CBS has been the home of some of the highest-rated shows on broadcast television, ranging from The Big Bang Theory (which ended this past TV season) to NCIS (which has caused all kinds of unfortunate buzz over its hiatus). Soon, however, a lot of people might lose their access to CBS due to a conflict between the network and AT&T and DirecTV. Here's what could happen.
The deadline for a carriage agreement between CBS Corporation and AT&T's cable and satellite services (including DirecTV and AT&T U-verse) is fast-approaching, and no deal has been reached yet. The companies have until July 19 to come to an agreement, but comments from CBS doesn't really give the impression that the various parties are nearing an agreement. CBS said this in a statement (via Variety):
CBS has reached timely, fair agreements with hundreds of other cable, satellite, telco and internet providers to carry our industry-leading, fan-favorite programming. AT&T, however, continues to propose unfair terms well below those agreed to by its competitors and may drop CBS unless we agree to those terms.
CBS is obviously one of the biggest -- if not the biggest -- player in the broadcast network TV game, so losing its programming would likely be a big deal.
There's also the fact that the lack of a deal by the July 19 deadline would actually affect a lot of people. AT&T revealed back in April that DirecTV serves more than 22 million customers with traditional TV packages, with an additional 1.5 million subscribers to the DirecTV Now streaming service. That's a huge number of viewers that could lose CBS!
CBS doesn't seem poised to back down. The network has openly warned that viewers in New York, Los Angeles, Chicago, Philadelphia, Dallas, San Francisco, Boston, Atlanta, Tampa, Seattle, Detroit, Minneapolis, Miami, Denver, Sacramento, Pittsburgh, and Baltimore should prepare for CBS-owned TV stations to be removed by DirecTV and AT&T U-Verse beginning at 11 p.m. PT on July 19.
All of this said, AT&T doesn't seem inclined to back down either. The company released a statement explaining why it was sticking with its offer to CBS:
Broadcast stations are the incumbents to our industry, and many feel they deserve certain entitlements. They continue to give their signals away for free but also demand unsustainably growing fees for allowing customers the convenience of receiving their channels in a usual program guide or without switching an input.

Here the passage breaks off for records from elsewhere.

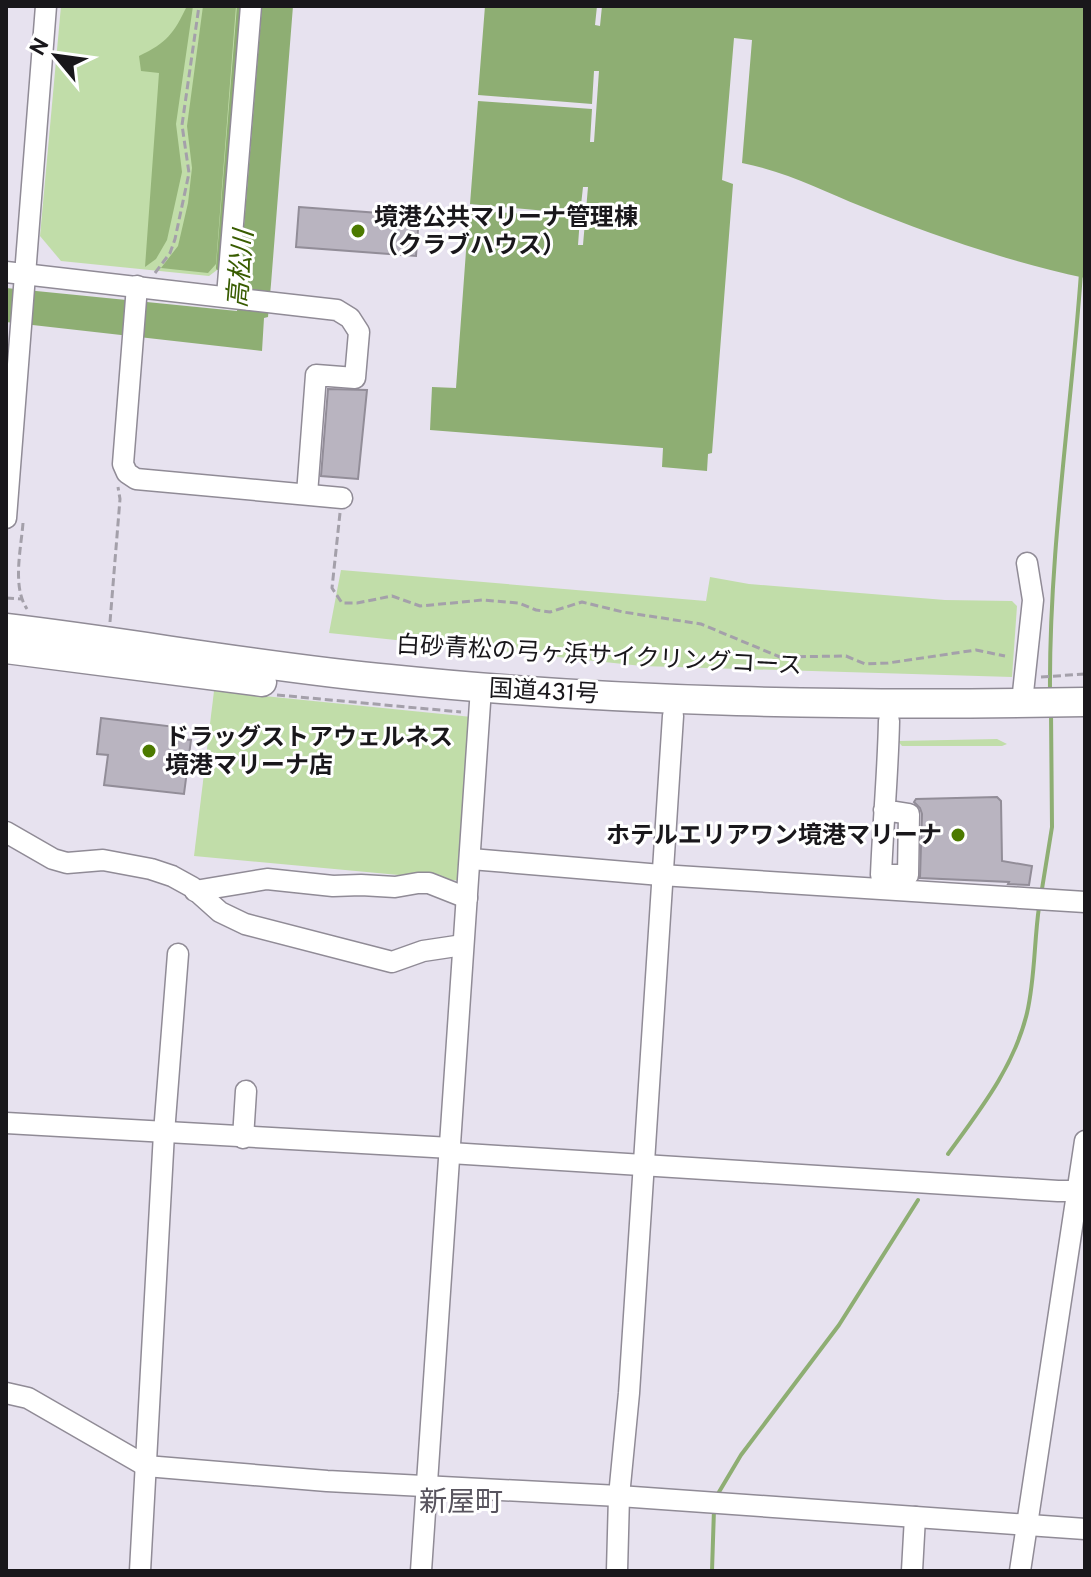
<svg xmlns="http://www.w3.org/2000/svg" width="1091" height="1577" viewBox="0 0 1091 1577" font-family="Overpass,'Noto Sans JP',sans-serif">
<rect width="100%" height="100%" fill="#e7e2ef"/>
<!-- green -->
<g fill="#c1dda9">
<polygon points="61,6 242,6 221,267 209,276 61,261 40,236"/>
<polygon points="341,570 706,601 710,577 749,584 945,600 1012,601 1017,606 1012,677 642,666 329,633"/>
<polygon points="214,691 472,717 463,881 194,856"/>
<polygon points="997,739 1007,744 1002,746 902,746 898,741"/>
</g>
<!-- forest -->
<g fill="#95b479">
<path d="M187,6h6l-17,118 6,48 -15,68 -11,19 -11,8 14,-194 -18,-2 -2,-15c28,-13 35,-23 48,-50z"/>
<polygon points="203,6 236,6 216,264 208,273 161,268 178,246 188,203 192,168 187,126"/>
</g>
<!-- water -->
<g fill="#8eae73">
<polygon points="262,6 293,6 271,284 268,317 264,318 262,351 6,322 6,288 237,311"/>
<path d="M485,6h112l-2,19 5,1 2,-20h483v272c-75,-16 -151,-42 -222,-71 -42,-17 -75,-35 -121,-44l10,-123 -18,-2 -12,142 11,4 -21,269 -4,1 -1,17 -45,-4 1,-19 -233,-18 2,-43 24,1 13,-178 111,8 -2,27h5l5,-58h-5l-3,27 -110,-10 8,-103 114,8 -2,33h4l5,-71h-5l-2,33 -114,-9z"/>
</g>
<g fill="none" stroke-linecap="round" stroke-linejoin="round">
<!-- stream -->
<g stroke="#8eae73" stroke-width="4">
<polyline points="218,268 239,6"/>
<path d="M1050,691c-1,-139 21,-278 31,-418"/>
<polyline points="1041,895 1052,827 1051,712"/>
<path d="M948,1154c32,-44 66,-87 79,-141 8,-34 7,-71 12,-106"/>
<polyline points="716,1497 741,1455 839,1325 918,1200"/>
<polyline points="712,1571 714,1509"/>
</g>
</g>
<!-- building -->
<g fill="#b9b4c0" stroke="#928d98" stroke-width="2">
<polygon points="299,207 419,216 416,256 296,247"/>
<polygon points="328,389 367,390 358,479 321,476"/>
<polygon points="101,718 184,728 182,739 191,740 184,794 104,785 108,755 97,754"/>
<polygon points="997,797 1001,801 1002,861 1032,866 1029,885 1008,884 1009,882 920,878 922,814 920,808 914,802 916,799"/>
</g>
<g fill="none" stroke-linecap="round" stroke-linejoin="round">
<!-- minor casing -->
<g stroke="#908b96" stroke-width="23">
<g id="minor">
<polyline points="6,272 337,310 350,318 359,332 355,378 316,375 307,494"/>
<polyline points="137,286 123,464 127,473 136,479 342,498"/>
<polyline points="227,296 251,6"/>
<polyline points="6,518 46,6"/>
<polyline points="1022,702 1033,600 1027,563"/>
<path d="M884,810l25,4 -1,61h-27c2,-51 7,-103 8,-154"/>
<polyline points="6,832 53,859 67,863 103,860 151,869 172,876 192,887 220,912 245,924 392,962 423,951 463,945"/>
<polyline points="471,859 661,875 1085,902"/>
<polyline points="195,891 267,879 333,886 361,885 395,887 418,883 429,883 467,898"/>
<polyline points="6,1123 451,1148"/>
<polyline points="243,1138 246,1091"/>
<polyline points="450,1153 1058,1191 1085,1191"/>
<polyline points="6,1393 28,1398 146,1466 327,1481 619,1496 1085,1529"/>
<polyline points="140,1571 164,1133 178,954"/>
<polyline points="421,1571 481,688"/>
<polyline points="617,1571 619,1496 629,1393 673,716"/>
<polyline points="912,1571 915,1517"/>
<polyline points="1020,1571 1085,1141"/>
</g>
</g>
<!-- highway casing -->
<g stroke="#908b96" stroke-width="31">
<g id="highway">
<path d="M6,628c128,15 255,39 384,51 230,24 463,27 695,23"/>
<polyline points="6,649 262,682"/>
</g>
</g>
<!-- path -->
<g stroke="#a4a0aa" stroke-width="3" stroke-dasharray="8 4" stroke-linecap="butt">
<polyline points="155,273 170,253 175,239 189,173 182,125 199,6"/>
<polyline points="340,513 332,588 342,603 357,603 392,596 420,606 483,600 519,603 536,610 550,612 582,602 623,612 701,624 780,657 846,656 865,664 888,663 976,650 1005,656"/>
<path d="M23,523c-2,26 -11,64 4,86"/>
<polyline points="6,598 21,599"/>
<polyline points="110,622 120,499 118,487"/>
<polyline points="1041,677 1085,674"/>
<polyline points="277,695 461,712"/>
</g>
<!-- minor -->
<use href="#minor" stroke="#fff" stroke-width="20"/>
<!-- highway -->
<use href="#highway" stroke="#fff" stroke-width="28"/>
</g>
<!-- markers -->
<g fill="#4c7a00" stroke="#fff" stroke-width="3">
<circle cx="358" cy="231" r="8"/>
<circle cx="149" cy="751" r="8"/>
<circle cx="958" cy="835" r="8"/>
</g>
<g text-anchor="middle" stroke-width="6" stroke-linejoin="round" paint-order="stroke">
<!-- poi labels -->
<g font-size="24" font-weight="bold" fill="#19171b" stroke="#fff" text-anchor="start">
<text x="374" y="225">境港公共マリーナ管理棟<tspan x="374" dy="28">（クラブハウス）</tspan></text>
<text x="165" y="745">ドラッグストアウェルネス<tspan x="165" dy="28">境港マリーナ店</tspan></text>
<text x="942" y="843" text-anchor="end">ホテルエリアワン境港マリーナ</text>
</g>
<!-- street labels -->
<g font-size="24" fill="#19171b" stroke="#fff">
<text transform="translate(599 655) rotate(3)" y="8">白砂青松の弓ヶ浜サイクリングコース</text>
<text transform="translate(544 691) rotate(3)" y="8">国道431号</text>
</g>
<!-- water labels -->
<g font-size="26" font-style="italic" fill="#385c00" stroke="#fff">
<text transform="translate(240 269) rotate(-85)" y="9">高松川</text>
</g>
<!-- quarter labels -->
<g font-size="28" fill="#58545e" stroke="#fff">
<text x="461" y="1511">新屋町</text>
</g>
</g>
<!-- border -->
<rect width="1091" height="1577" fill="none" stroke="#19171b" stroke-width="16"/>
<!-- north arrow -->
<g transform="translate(56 56) rotate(299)" stroke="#ffffff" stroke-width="6" paint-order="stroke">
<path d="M0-6L14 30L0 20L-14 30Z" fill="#19171b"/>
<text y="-12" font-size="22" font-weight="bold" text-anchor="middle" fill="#19171b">N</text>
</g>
</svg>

Strong words! It is undeniable that the landscape of television has been changing in recent years and undoubtedly will continue to change. Cord cutters have a lot of options to move away from traditional packages, and streaming services are all the rage. In fact, CBS has its own streaming service that boasts Star Trek: Discovery, The Twilight Zone, and much more on the way.
Cable and streaming series often have larger budgets, which -- as Seth MacFarlane recently pointed out -- means cable and streaming series can simply look better than what can be produced on network TV. It's no coincidence that most of the shows that scored Emmy nominations come from cable, premium cable, and streaming platforms. Will CBS have to bend, or will it fall to AT&T to compromise? Or will there be no compromise at all?

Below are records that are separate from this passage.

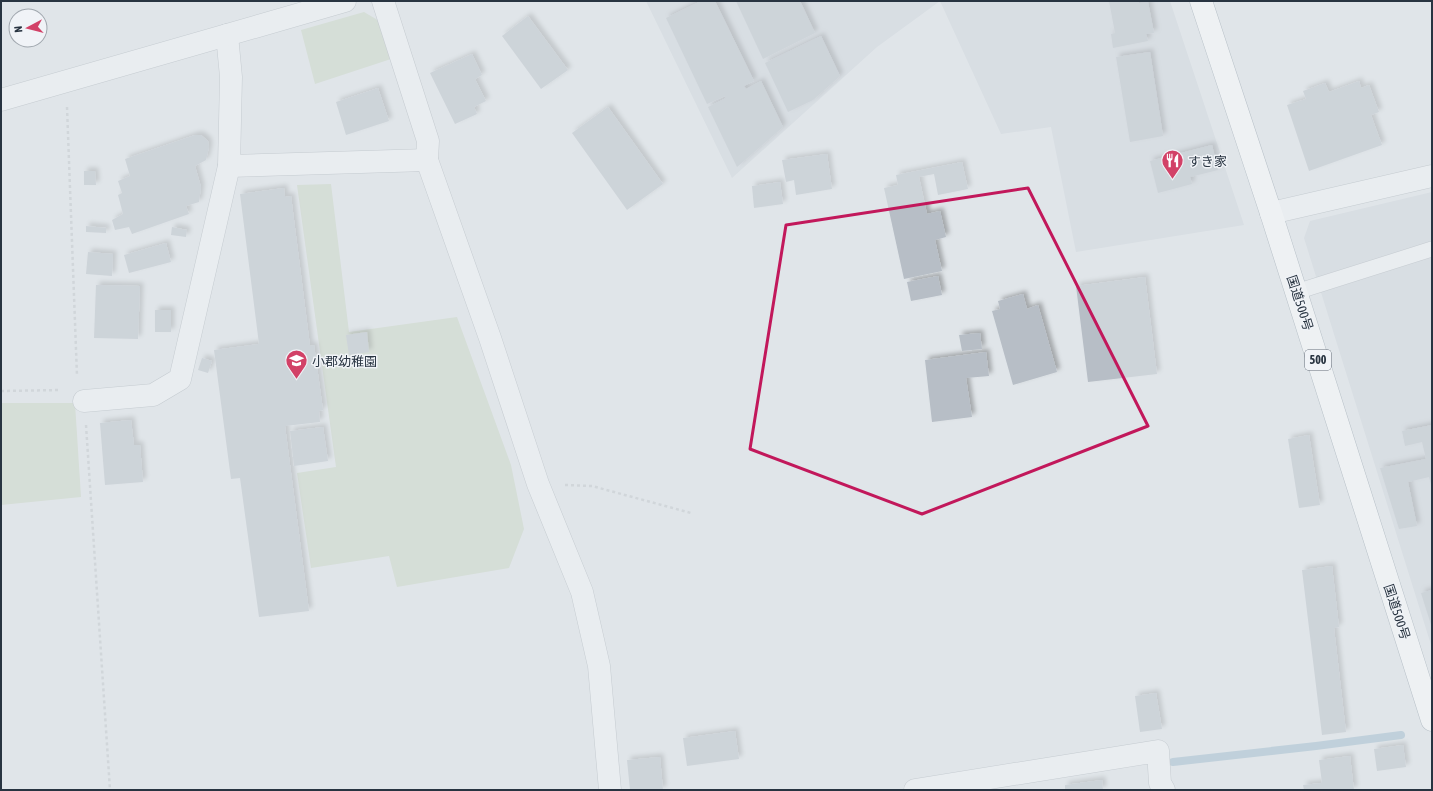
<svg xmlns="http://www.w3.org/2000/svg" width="1433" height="791" viewBox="0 0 1433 791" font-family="'Asap Condensed','Noto Sans JP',sans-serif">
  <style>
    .built { fill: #ced4db }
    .green { fill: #c8d4c1 }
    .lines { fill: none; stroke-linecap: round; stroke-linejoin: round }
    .stream { stroke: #9ab7ca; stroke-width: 8 }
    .building { fill: #b7bec6; filter: url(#shadow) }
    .service-casing { stroke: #a5acb3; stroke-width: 16 }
    .minor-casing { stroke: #a5acb3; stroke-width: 23 }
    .tertiary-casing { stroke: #a5acb3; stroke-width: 23 }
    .trunk-casing { stroke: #8794a0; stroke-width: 23 }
    .path { stroke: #bec3c8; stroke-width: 2.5; stroke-dasharray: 3 3; stroke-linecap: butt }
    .service { stroke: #f3f5f8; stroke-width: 15 }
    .minor { stroke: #f3f5f8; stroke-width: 22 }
    .tertiary { stroke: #f3f5f8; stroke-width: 22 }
    .trunk { stroke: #fff; stroke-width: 22 }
    .marked { fill: none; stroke: #c2185b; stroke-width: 3; stroke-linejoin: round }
    .labels { text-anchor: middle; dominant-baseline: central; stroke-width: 3; stroke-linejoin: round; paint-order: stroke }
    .shield { fill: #f0f3f7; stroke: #646d78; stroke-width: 1 }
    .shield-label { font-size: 12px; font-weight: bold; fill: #283441 }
    .poi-label { font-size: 13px; fill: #283441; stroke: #f0f3f7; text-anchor: start }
    .street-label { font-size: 13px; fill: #283441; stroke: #f0f3f7 }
  </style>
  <defs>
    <filter id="shadow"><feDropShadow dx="3.5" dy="-3.5" stdDeviation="2" flood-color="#0004"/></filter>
  </defs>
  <rect width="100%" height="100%" fill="#e0e5e9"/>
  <!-- built -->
  <g class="built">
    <path d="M 646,1 L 1170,1 L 1244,225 L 1076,252 L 1051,127 L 1001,134 L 940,1 L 877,47 L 732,178 Z"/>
    <path d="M 1432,192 L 1432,648 L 1304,238 L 1310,221 Z"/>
  </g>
  <!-- green -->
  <g class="green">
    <path d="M 364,12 L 381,22 L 391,59 L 315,84 L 301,30 Z"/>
    <path d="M 331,184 L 349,332 L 457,317 L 511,465 L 524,529 L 509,568 L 397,587 L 389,556 L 311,568 L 297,473 L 336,467 L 297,185 Z"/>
    <path d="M 1,403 L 75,403 L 81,497 L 1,505 Z"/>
  </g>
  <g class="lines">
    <!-- stream -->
    <path class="stream" d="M 1173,762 L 1316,746 L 1401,735"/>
  </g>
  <!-- building -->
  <g class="building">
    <path d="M 701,1 L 715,1 L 754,81 L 744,86 L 746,89 L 761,81 L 783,127 L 737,167 L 708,107 L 726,98 L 725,96 L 707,104 L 666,18 Z"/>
    <path d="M 736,1 L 800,1 L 815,33 L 763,59 Z"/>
    <path d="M 1109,1 L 1139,1 L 1139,3 L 1148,2 L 1154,33 L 1146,34 L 1148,41 L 1113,48 L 1111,34 L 1115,33 Z"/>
    <path d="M 528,16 L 568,70 L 541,89 L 502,36 Z"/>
    <path d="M 821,36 L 840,76 L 813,100 L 788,112 L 765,63 Z"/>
    <path d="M 1150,52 L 1163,136 L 1130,142 L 1116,57 Z"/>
    <path d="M 472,54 L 482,75 L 475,79 L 486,101 L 474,107 L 477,114 L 455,124 L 430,73 Z"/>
    <path d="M 1359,81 L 1361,88 L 1369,85 L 1379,112 L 1371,115 L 1382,145 L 1309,171 L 1287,105 L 1306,99 L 1303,91 L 1325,83 L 1329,92 Z"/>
    <path d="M 378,88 L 389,121 L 346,135 L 336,102 Z"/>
    <path d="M 608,107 L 663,184 L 627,210 L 572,133 Z"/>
    <path d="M 195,135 L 201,135 L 208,141 L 209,147 L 206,160 L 195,166 L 201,187 L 199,202 L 186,206 L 189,214 L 132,234 L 129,227 L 115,230 L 112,220 L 123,214 L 118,195 L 122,193 L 118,181 L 130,176 L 125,159 Z"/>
    <path d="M 1212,145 L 1218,170 L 1190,177 L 1192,184 L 1158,193 L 1150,161 Z"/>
    <path d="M 827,154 L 832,189 L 796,195 L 794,180 L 786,182 L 782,160 Z"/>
    <path d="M 962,162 L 968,189 L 938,195 L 934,174 L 919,177 L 927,214 L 940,211 L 946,237 L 935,240 L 942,271 L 904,279 L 884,188 L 898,185 L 896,175 Z"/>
    <path d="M 84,171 L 95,171 L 96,185 L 84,185 Z"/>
    <path d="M 780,182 L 783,204 L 754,208 L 752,186 Z"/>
    <path d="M 284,188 L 285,197 L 291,196 L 310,346 L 314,345 L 323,410 L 319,411 L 320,422 L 285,426 L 309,611 L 259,617 L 240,478 L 231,479 L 214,350 L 259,344 L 240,194 Z"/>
    <path d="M 86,226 L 106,228 L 106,233 L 86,232 Z"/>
    <path d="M 172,227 L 187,230 L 186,237 L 171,235 Z"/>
    <path d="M 166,243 L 171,262 L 129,273 L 124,255 Z"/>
    <path d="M 88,252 L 113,254 L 112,276 L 86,274 Z"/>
    <path d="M 938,276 L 942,295 L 911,301 L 907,282 Z"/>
    <path d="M 1145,277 L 1157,374 L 1088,382 L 1076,286 Z"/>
    <path d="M 96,285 L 140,286 L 138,339 L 94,338 Z"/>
    <path d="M 1023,294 L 1027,309 L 1038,305 L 1057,372 L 1013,385 L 992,311 L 1000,309 L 998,301 Z"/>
    <rect x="155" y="310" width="16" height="22"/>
    <path d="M 367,332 L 369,352 L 349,355 L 346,335 Z"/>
    <path d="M 980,333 L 982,349 L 962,351 L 959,335 Z"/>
    <path d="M 986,352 L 989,376 L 966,378 L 972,417 L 932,422 L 925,360 Z"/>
    <path d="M 202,358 L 212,361 L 208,373 L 198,370 Z"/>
    <path d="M 131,420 L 134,445 L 140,445 L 143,482 L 105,485 L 100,423 Z"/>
    <path d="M 1432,425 L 1432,488 L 1429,477 L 1408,482 L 1417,526 L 1399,529 L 1380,468 L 1426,459 L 1422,442 L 1405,446 L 1402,431 Z"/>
    <path d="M 323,427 L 328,461 L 294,466 L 290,431 Z"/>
    <path d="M 1309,435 L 1320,505 L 1299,508 L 1288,439 Z"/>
    <path d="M 1332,566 L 1339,627 L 1334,628 L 1346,732 L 1322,735 L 1302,570 Z"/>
    <path d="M 1432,590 L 1432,628 L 1421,593 Z"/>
    <path d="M 1156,693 L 1162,729 L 1140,732 L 1135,696 Z"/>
    <path d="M 735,731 L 739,759 L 687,766 L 683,738 Z"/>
    <path d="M 1403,745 L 1406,767 L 1377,771 L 1374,749 Z"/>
    <path d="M 1350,756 L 1354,790 L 1304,790 L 1303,785 L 1322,783 L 1319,760 Z"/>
    <path d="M 660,757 L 663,790 L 630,790 L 627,760 Z"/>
    <path d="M 1102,780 L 1103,790 L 1065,790 L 1065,785 Z"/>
  </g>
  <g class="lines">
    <defs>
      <path id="service" d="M 1296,292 L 1432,249"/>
      <g id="minor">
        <path d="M 383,1 L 428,141 L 427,160"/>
        <path d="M 227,35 L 231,77 L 229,166 L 427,160 L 490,338 L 538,484 L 582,592 L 599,666 L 610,790"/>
        <path d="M 1271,213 L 1432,176"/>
        <path d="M 84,401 L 153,395 L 180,379 L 229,166"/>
        <path d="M 915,790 L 1158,751 L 1160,783 L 1164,790"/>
      </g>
      <path id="tertiary" d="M 1,100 L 345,1"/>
      <path id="trunk" d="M 1201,1 L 1271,213 L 1432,720"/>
    </defs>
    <!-- service casing -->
    <use href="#service" class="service-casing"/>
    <!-- minor casing -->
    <use href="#minor" class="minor-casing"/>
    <!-- tertiary casing -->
    <use href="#tertiary" class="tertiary-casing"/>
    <!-- trunk casing -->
    <use href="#trunk" class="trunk-casing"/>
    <!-- path -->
    <g class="path">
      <path d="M 67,107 L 77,376"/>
      <path d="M 1,391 L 61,390"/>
      <path d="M 86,425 L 110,790"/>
      <path d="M 565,485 L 592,486 L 691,513"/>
    </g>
    <!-- service -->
    <use href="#service" class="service"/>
    <!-- minor -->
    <use href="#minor" class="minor"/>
    <!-- tertiary -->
    <use href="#tertiary" class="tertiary"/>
    <!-- trunk -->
    <use href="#trunk" class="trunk"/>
  </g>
  <!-- marked area -->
  <path d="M0 0H1433V791H0ZM 1028,188 L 1148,426 L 922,514 L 750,449 L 786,225 Z" fill="#e0e5e9" fill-opacity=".55" fill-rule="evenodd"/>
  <path class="marked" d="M 1028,188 L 1148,426 L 922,514 L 750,449 L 786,225 Z"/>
  <!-- icons -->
  <defs>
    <symbol id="restaurant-pin" viewBox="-11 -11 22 30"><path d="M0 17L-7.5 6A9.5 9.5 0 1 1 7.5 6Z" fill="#d24167" stroke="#f0f3f7"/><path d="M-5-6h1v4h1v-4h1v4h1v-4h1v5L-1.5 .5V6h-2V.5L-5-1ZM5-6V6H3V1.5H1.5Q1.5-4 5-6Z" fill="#fff"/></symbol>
    <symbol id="school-pin" viewBox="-11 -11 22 30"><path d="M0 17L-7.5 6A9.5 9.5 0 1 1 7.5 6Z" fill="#d24167" stroke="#f0f3f7"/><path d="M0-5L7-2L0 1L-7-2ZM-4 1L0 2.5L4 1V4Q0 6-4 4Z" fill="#fff"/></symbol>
  </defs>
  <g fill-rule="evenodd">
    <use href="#restaurant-pin" x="1160" y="148" width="25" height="34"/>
    <use href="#school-pin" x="284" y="348" width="25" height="34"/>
  </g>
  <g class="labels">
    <!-- shield labels -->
    <rect class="shield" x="1305" y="350" width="26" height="20" rx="3"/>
    <g class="shield-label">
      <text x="1318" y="360">500</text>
    </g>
    <!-- poi labels -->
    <g class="poi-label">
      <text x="1188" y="161">すき家</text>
      <text x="312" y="361">小郡幼稚園</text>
    </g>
    <!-- street labels -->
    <g class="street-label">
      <text transform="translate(1300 303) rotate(72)">国道500号</text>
      <text transform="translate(1397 612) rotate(72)">国道500号</text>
    </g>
  </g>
  <!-- border -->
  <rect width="1433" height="791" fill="none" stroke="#283441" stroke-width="4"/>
  <!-- north arrow -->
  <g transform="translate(28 28) rotate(263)"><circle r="19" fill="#f0f3f7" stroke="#a0a7ae"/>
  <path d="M0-3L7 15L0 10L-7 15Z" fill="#d24167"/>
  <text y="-6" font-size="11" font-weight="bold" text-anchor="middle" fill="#283441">N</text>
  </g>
</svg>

AT&T is dealing with a great deal of debt after shelling out $85.4 billion -- yes, that's billion with a b -- to buy Time Warner, and the company is reportedly under pressure to shed up to $170 million of its debt. This has resulted in buyout options to HBO and CNN employees. AT&T's acquisition of HBO has also led to John Oliver regularly mocking his new parent company on Last Week Tonight, although his recent trouble hasn't come from AT&T.
AT&T has urged customers to try CBS All Access and employ the apps of local broadcasts or CBS Corp. websites to get their CBS fixes. What will happen between CBS and AT&T? Will one party bend, or will the relationship break, costing millions access to CBS via AT&T U-verse and DirecTV? We'll have to wait and seee.